Asset inventory is almost universally incomplete. Shadow IT — cloud tools and devices adopted outside of IT approval — creates blind spots that protection controls cannot address.
Logging and detection is frequently absent or exists only in theory. Logs are turned on but never reviewed, and no alerting is configured. This means breaches that should be detected in hours go undetected for weeks.
Incident response planning is the most commonly missing element. Most SMBs have no documented procedure for what to do when something goes wrong. When an incident occurs, the absence of a plan guarantees a worse outcome.
Backup verification is the control that fails most visibly. Organizations assume their backups work until they need them. Testing backup restoration on a scheduled basis is simple and almost no one does it consistently.
A Practical Starting Point
If you have no formal security program and are starting from zero, here is a defensible prioritization:
- Complete a basic asset inventory (devices, software, cloud services, data).
- Enforce MFA across all accounts — email, cloud services, financial systems, remote access.
- Implement a patch management process with a defined cadence.
- Harden configurations on critical systems (disable unused services, change default credentials).
- Establish least-privilege access controls and review privileged accounts.
- Deploy EDR on all endpoints.
- Configure logging on critical systems (authentication events, configuration changes, network access).

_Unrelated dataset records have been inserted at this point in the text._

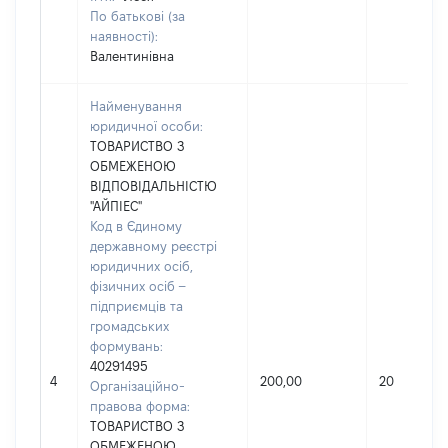
По батькові (за
наявності):
Валентинівна
Найменування
юридичної особи:
ТОВАРИСТВО З
ОБМЕЖЕНОЮ
ВІДПОВІДАЛЬНІСТЮ
"АЙПІЕС"
Код в Єдиному
державному реєстрі
юридичних осіб,
фізичних осіб –
підприємців та
громадських
формувань:
40291495
4
200,00
20
Організаційно-
правова форма:
ТОВАРИСТВО З
ОБМЕЖЕНОЮ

- Write a one-page incident response plan that documents who to call and what to do in the first 24 hours of a potential breach.
- Test your backup restoration at least quarterly.
This is not exhaustive. It is a foundation that addresses the controls most commonly exploited in SMB attacks.
When Frameworks Become Compliance Theater
The failure mode to avoid is implementing frameworks as documentation exercises. A risk register that is never reviewed, a policy library that no one follows, an asset inventory that is immediately out of date — these create the appearance of a security program without delivering the substance.
Frameworks are useful when they organize real activity. They are not useful as substitutes for it.
If you are working through NIST or CIS alignment and want an honest assessment of where your organization actually stands versus where your documentation claims it stands, a Digital Fortress Audit provides that baseline with prioritized findings and a clear remediation path.
The goal is not to score well on a framework checklist. The goal is to make a breach less likely and less damaging when it happens.